Historical population
| Census | Pop. | Note | %± |
| 1880 | 196 |  | — |
| 1890 | 622 |  | 217.3% |
| 1900 | 905 |  | 45.5% |
| 1910 | 966 |  | 6.7% |
| 1920 | 1,150 |  | 19.0% |
| 1930 | 1,101 |  | −4.3% |
| 1940 | 1,103 |  | 0.2% |
| 1950 | 1,031 |  | −6.5% |
| 1960 | 1,009 |  | −2.1% |
| 1970 | 1,023 |  | 1.4% |
| 1980 | 1,063 |  | 3.9% |
| 1990 | 986 |  | −7.2% |
| 2000 | 1,012 |  | 2.6% |
| 2010 | 1,013 |  | 0.1% |
| 2020 | 799 |  | −21.1% |
U.S. Decennial Census

===2010 census===
As of the census of 2010, there were 1,013 people, 411 households, and 266 families residing in the city. The population density was 734.1 PD/sqmi. There were 465 housing units at an average density of 337.0 /sqmi. The racial makeup of the city was 98.4% White, 0.1% African American, 0.1% Native American, 0.3% Asian, 0.2% from other races, and 0.9% from two or more races. Hispanic or Latino of any race were 1.1% of the population.

There were 411 households, of which 31.9% had children under the age of 18 living with them, 49.1% were married couples living together, 12.4% had a female householder with no husband present, 3.2% had a male householder with no wife present, and 35.3% were non-families. 30.7% of all households were made up of individuals, and 16.5% had someone living alone who was 65 years of age or older. The average household size was 2.38 and the average family size was 2.97.

The median age in the city was 40 years. 25.9% of residents were under the age of 18; 7.6% were between the ages of 18 and 24; 23.9% were from 25 to 44; 21.5% were from 45 to 64; and 20.9% were 65 years of age or older. The gender makeup of the city was 46.4% male and 53.6% female.

===2000 census===
As of the census of 2000, there were 1,012 people, 418 households, and 285 families reside in the city. The population density was 732.8 PD/sqmi. There were 485 housing units at an average density of 351.2 /sqmi. The racial makeup of the city was 98.72% White, 0.20% African American, 0.20% Native American, and 0.89% from two or more races. Hispanic or Latino of any race were 1.09% of the population.

There were 418 households, of which 33.5% had children under the age of 18 living with them. 56.9% of households were married couples living together, 7.7% had a female householder with no husband present, and 31.8% were non-families. 30.4% of all households were made up of individuals, and 17.2% had someone living alone who was 65 years of age or older. The average household size was 2.41 and the average family size was 2.98.

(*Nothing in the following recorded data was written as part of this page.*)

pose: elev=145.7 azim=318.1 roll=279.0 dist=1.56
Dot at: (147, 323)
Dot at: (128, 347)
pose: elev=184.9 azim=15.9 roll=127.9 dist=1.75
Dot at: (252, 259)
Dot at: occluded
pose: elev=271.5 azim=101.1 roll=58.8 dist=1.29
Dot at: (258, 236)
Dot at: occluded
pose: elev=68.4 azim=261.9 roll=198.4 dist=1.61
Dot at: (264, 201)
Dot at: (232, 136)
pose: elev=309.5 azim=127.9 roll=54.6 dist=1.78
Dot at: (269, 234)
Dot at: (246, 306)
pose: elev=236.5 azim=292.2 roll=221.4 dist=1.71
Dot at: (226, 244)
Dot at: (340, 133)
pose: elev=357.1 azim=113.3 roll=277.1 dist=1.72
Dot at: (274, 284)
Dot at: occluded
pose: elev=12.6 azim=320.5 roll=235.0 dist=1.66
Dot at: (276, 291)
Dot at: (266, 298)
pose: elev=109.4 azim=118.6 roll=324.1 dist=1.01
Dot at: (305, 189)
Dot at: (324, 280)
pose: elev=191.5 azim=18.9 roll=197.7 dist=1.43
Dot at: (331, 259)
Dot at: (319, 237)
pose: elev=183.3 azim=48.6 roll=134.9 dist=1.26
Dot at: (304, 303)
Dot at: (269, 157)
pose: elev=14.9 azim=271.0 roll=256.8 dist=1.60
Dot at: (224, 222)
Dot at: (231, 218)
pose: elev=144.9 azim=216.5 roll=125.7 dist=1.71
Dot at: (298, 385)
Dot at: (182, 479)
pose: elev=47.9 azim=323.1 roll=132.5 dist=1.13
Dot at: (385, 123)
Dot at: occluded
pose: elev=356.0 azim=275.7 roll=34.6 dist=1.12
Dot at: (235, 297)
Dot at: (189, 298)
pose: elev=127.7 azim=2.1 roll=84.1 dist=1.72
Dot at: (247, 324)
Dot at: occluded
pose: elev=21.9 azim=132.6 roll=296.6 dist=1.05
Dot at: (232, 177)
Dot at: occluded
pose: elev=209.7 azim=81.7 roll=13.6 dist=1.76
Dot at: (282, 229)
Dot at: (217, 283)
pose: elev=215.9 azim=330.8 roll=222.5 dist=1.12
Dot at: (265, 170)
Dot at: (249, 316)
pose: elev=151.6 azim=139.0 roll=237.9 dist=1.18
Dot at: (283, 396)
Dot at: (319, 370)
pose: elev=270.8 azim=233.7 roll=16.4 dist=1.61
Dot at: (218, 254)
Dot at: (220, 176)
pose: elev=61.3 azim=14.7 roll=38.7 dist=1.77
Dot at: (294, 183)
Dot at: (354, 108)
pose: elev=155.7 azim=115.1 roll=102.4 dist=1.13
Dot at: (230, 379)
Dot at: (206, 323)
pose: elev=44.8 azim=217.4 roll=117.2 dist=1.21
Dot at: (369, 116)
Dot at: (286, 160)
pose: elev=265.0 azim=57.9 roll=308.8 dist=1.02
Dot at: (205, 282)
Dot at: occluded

In the city, the population was spread out, with 28.0% under the age of 18, 7.4% from 18 to 24, 25.5% from 25 to 44, 18.7% from 45 to 64, and 20.5% who were 65 years of age or older. The median age was 37 years. For every 100 females, there were 92.8 males. For every 100 females age 18 and over, there were 83.2 males.

The median income for a household in the city was $24,605, and the median income for a family was $32,614. Males had a median income of $28,068 versus $18,750 for females. The per capita income for the city was $14,177. About 11.3% of families and 16.0% of the population were below the poverty line, including 20.2% of those under age 18 and 13.0% of those age 65 or over.

==Education==
There are two schools, an elementary and junior high/high school, both named King City R-1. The schools consisted of neighboring buildings for many years, until a fire confined both schools into a single building while a new high school was constructed. In a subsequent remodeling, the two separate buildings were joined with a classroom/hallway addition. They have finished construction; making a new Ag building and more classrooms in both the High School and Elementary.

==Sports==
University of Missouri standout and NFL Hall of Famer Roger Wehrli of the former St. Louis (now Arizona) Cardinals is an alumnus of King City High School. King City's football field is named Wehrli Field after him. Currently, committees are engaging in raising funds for the purpose of upgrading the track.